La possibilità di cambiare e la libertà sono dimensioni interdipendenti perché dipendono moltissimo da chi siamo, dalla nostra biografia, dalle relazioni significative che abbiamo avuto la possibilità di sperimentare fin dalla prima infanzia, ma anche dal contesto sociale, dal livello di istruzione e, più in generale, dalle risorse non solo economiche, ma anche sociali e culturali sulle quali possiamo contare. Lasciarsi scardinare per reinterpretare i propri schemi è complesso e profondo. Secondo il sociologo Pierre Bourdieu (ritenuto a buon titolo uno degli intellettuali più importanti del XX secolo), ciascuno di noi ha un suo habitus ovvero una sorta di disposizioni durevoli e insormontabili incorporate e interiorizzate. Se vogliamo pensare di cambiare occorre riconoscere il nostro habitus, un’operazione non scontata e mai data una volta per sempre visto che, ci insegna Bourdieu, l’habitus rischia di essere insormontabile. E molte, moltissime volte lo è per davvero. Non finiamo mai d’imparare e di (ri)conoscere chi siamo e di scoprire di essere anche altro da quello che pensiamo di essere. Quello che siamo dipende irrimediabilmente dal momento storico e dalla posizione nel mondo in cui ci troviamo. La nostra società individualista e neoliberista ci spinge a credere di essere noi gli artefici del nostro destino: tutto però non dipende da noi.

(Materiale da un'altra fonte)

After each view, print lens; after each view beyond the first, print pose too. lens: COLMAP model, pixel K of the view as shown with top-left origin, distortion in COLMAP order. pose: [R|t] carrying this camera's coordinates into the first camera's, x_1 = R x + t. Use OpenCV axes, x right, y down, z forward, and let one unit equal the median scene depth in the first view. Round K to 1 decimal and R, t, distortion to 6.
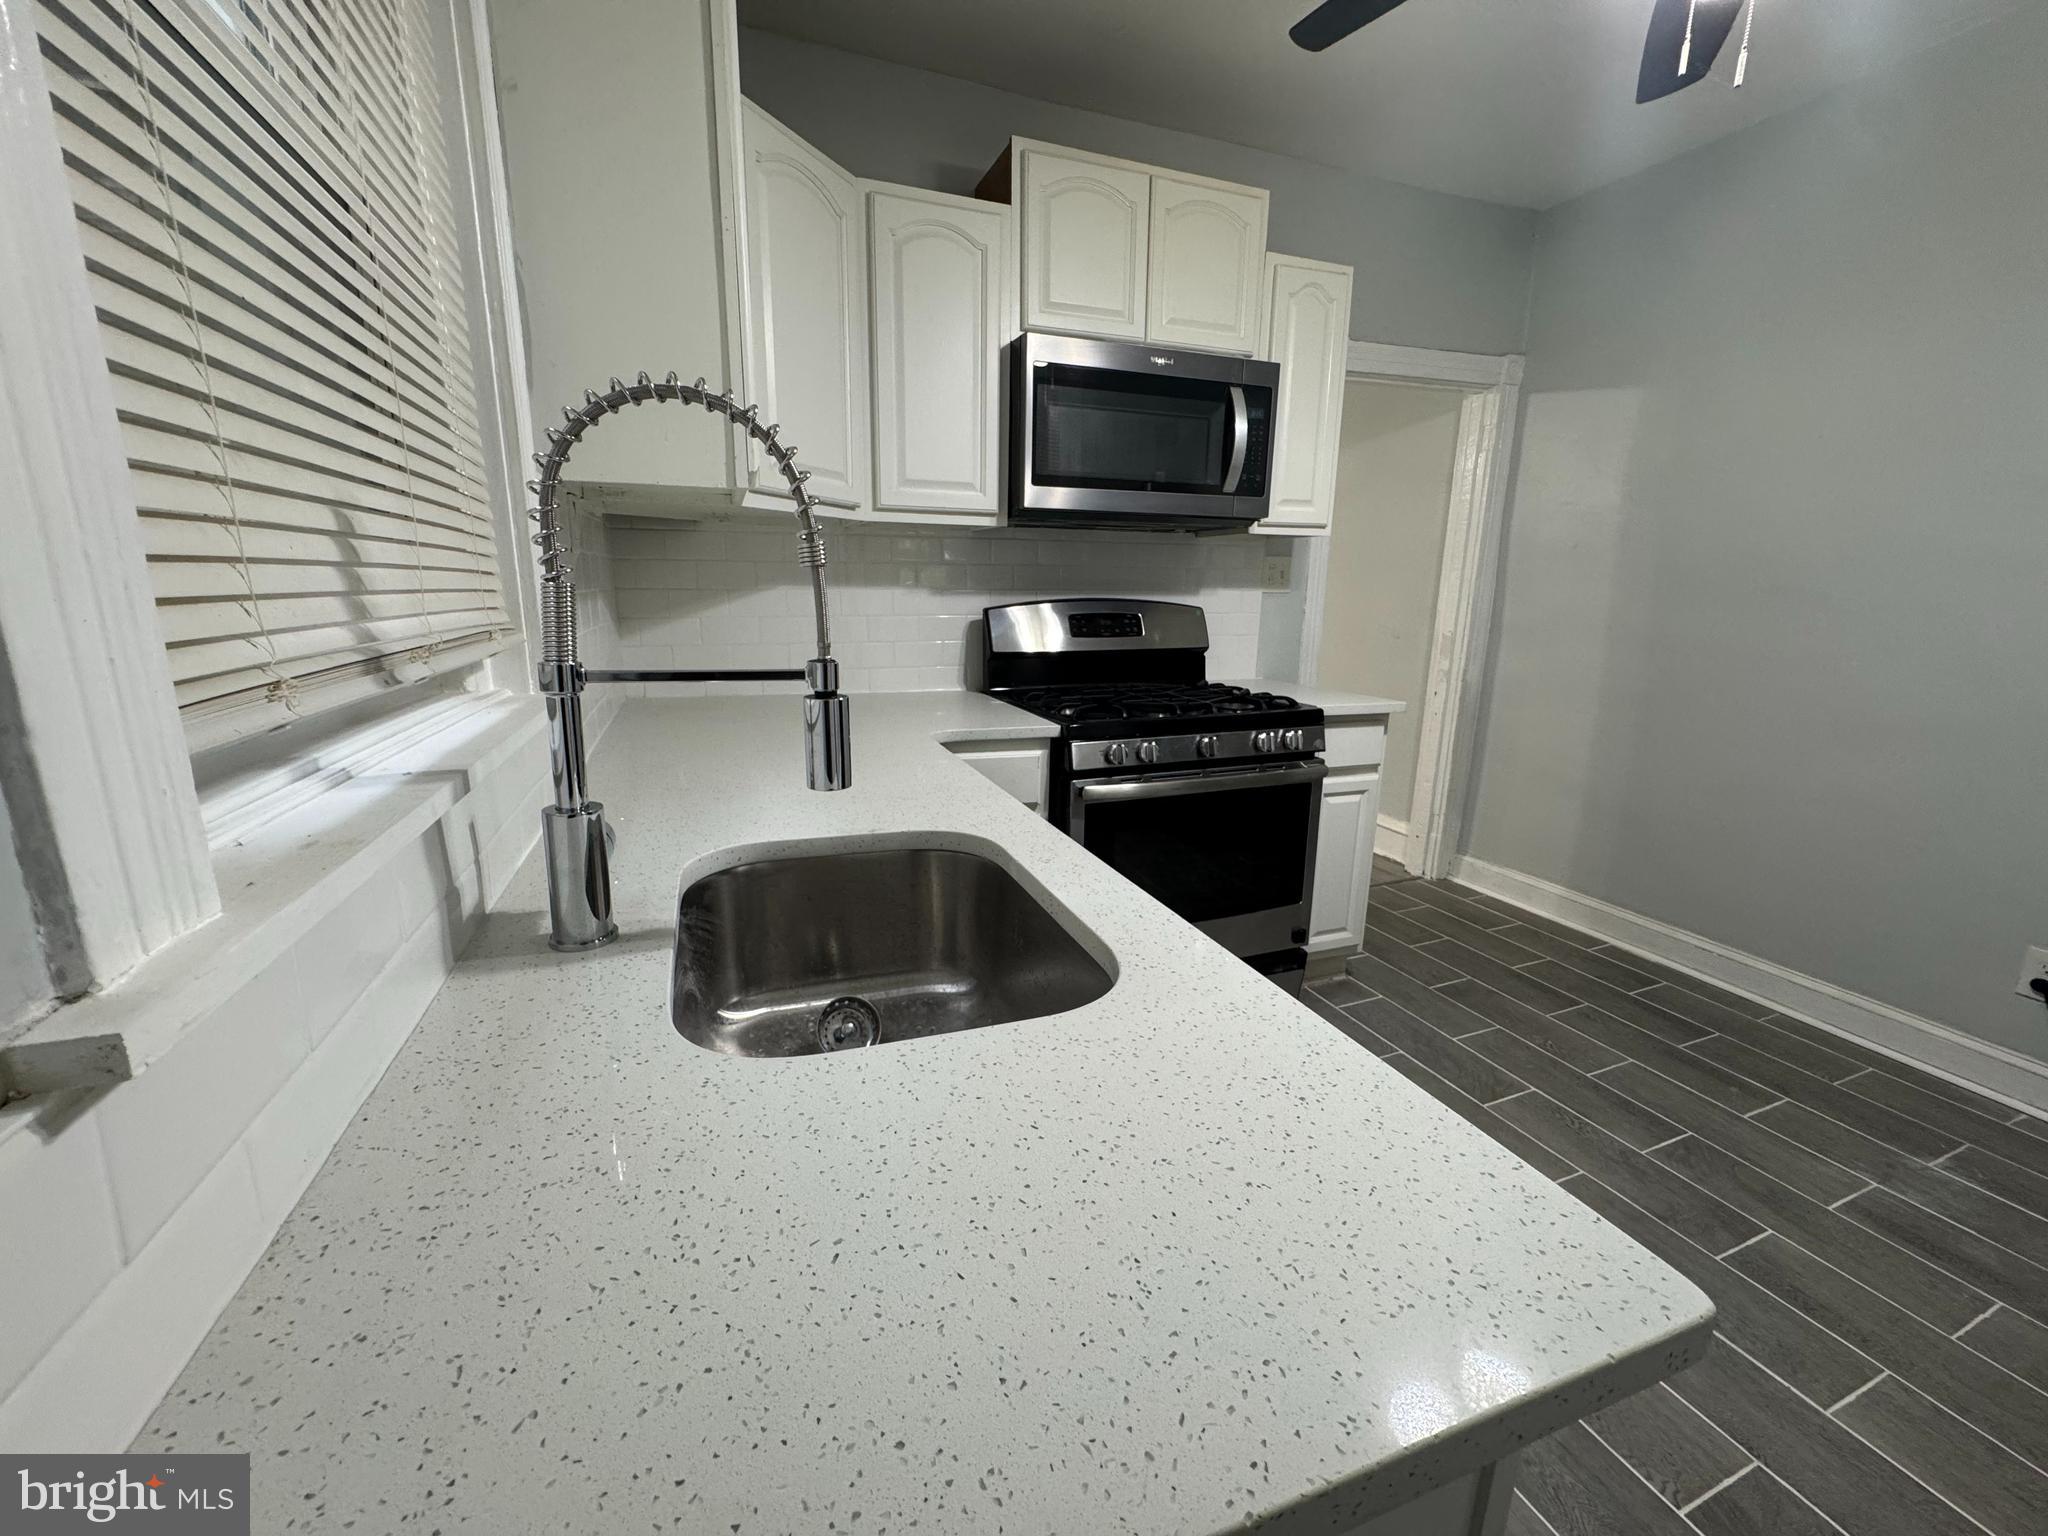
lens RADIAL K [[822.5, 0, 1015.4], [0, 822.5, 759.7], [0, 0, 1]] dist [-0.001680, 0.000020]
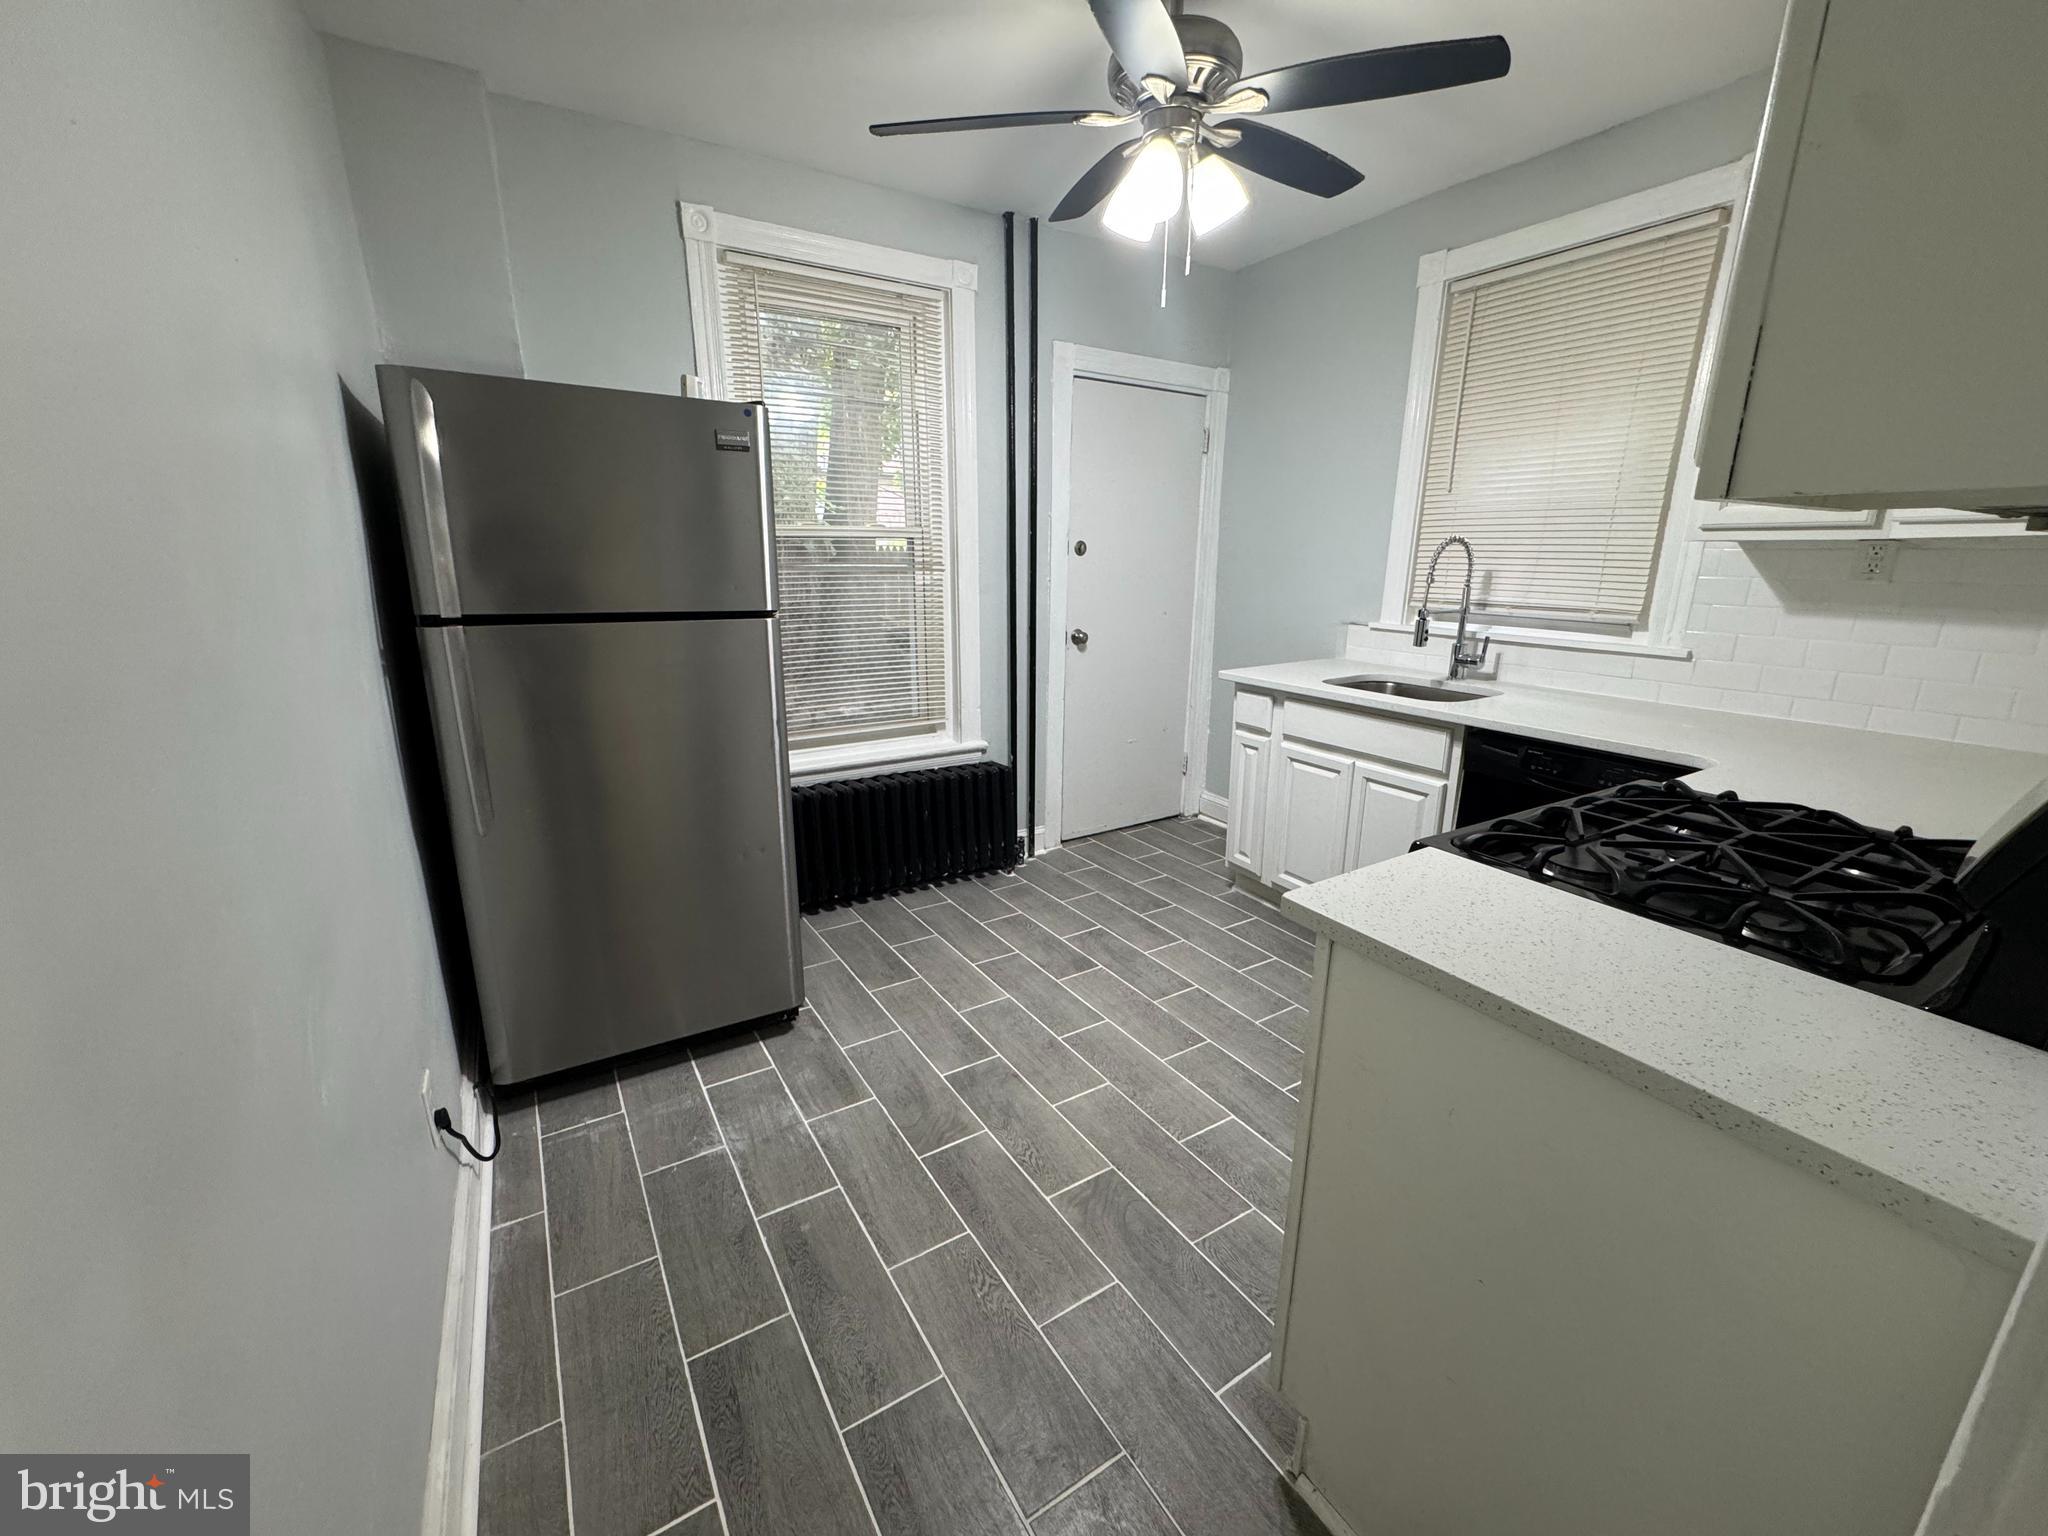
lens RADIAL K [[822.5, 0, 1031.6], [0, 822.5, 766.9], [0, 0, 1]] dist [-0.001680, 0.000020]
pose [[-0.981875, 0.034301, -0.186399, 0.966493], [-0.054657, 0.890459, 0.451769, -0.473301], [0.181476, 0.453769, -0.872445, 1.888653]]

Quindi, se reinventarci è una capacità costitutiva degli esseri umani, riuscire a farlo non dipende solo dalla volontà di un individuo. Sulla nostra flessibilità cognitiva incidono la genetica, l’ambiente fisico, la nostra situazione socioeconomica e quella della famiglia in cui siamo cresciuti e la cultura alla quale apparteniamo. Se desideriamo cambiare la porta d’accesso è duplice: una individuale, a partire dalla consapevolezza corporea, l’altra collettiva fatta di partecipazione attiva per la riduzione delle disuguaglianze sociali e la tutela dell’ambiente.
Bibliografia
Bourdieu, P. (2001). La distinzione. Critica sociale del gusto. Bologna: Il Mulino.

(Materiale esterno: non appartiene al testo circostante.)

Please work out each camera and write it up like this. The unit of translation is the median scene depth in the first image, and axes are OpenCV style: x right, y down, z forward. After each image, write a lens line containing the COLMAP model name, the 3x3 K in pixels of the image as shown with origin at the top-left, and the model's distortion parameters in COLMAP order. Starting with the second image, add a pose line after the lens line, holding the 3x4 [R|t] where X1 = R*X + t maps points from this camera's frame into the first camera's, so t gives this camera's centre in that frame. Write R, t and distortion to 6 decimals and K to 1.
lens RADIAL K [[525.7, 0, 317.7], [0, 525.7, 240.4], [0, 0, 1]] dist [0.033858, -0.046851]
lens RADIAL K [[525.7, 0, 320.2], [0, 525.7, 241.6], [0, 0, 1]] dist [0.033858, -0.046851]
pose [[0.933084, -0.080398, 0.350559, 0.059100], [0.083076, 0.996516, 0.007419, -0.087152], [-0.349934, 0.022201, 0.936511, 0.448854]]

Brandt, A. & Eagleman, D. (2019). La specie creativa. L’ingegno umano che dà forma al mondo. Torino: Codice Edizioni.
Feldenkrais, M. (1996). Il corpo e il comportamento maturo. Roma: Astrolabio.
Shelhav, C. (2021). Lo spazio del bambino. Un approccio integrato allo sviluppo infantile secondo il metodo Feldenkrais. Roma: Astrolabio.